(Dataset entries)
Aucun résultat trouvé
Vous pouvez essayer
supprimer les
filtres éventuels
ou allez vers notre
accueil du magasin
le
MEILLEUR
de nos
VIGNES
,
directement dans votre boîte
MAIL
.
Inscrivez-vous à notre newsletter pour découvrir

* * *

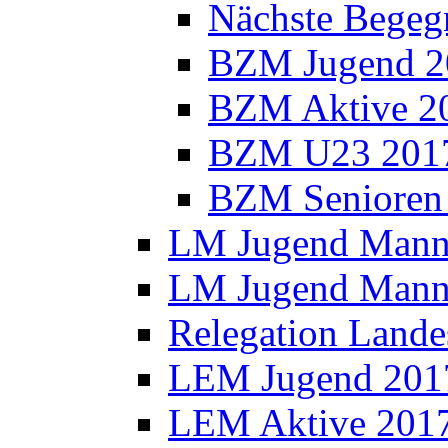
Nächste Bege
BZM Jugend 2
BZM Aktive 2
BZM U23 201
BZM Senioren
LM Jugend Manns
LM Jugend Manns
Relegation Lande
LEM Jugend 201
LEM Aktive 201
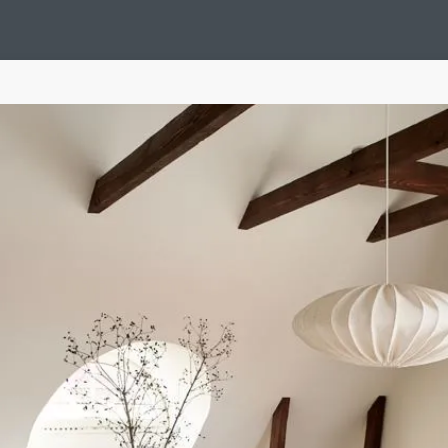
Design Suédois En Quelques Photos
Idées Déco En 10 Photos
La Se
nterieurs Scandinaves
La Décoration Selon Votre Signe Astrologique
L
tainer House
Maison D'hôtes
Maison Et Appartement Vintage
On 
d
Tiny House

• REQUIRED WORK: Please give the number of lines above containing "Maison" and nothing else.

• SOLUTION: 2